#### [Your instructions]
Print every line of text in the data below verbatim, leaving out the pictures.

#### [Provided data]
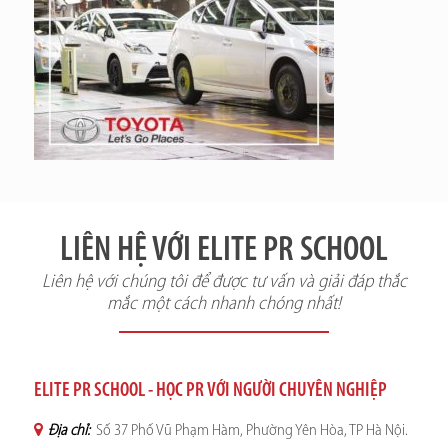
LIÊN HỆ VỚI ELITE PR SCHOOL
Liên hệ với chúng tôi để được tư vấn và giải đáp thắc
mắc một cách nhanh chóng nhất!
ELITE PR SCHOOL - HỌC PR VỚI NGƯỜI CHUYÊN NGHIỆP
Địa chỉ:
Số 37 Phố Vũ Phạm Hàm, Phường Yên Hòa, TP Hà Nội.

#### [Response below]
LIÊN HỆ VỚI ELITE PR SCHOOL
Liên hệ với chúng tôi để được tư vấn và giải đáp thắc
mắc một cách nhanh chóng nhất!
ELITE PR SCHOOL - HỌC PR VỚI NGƯỜI CHUYÊN NGHIỆP
Địa chỉ:
Số 37 Phố Vũ Phạm Hàm, Phường Yên Hòa, TP Hà Nội.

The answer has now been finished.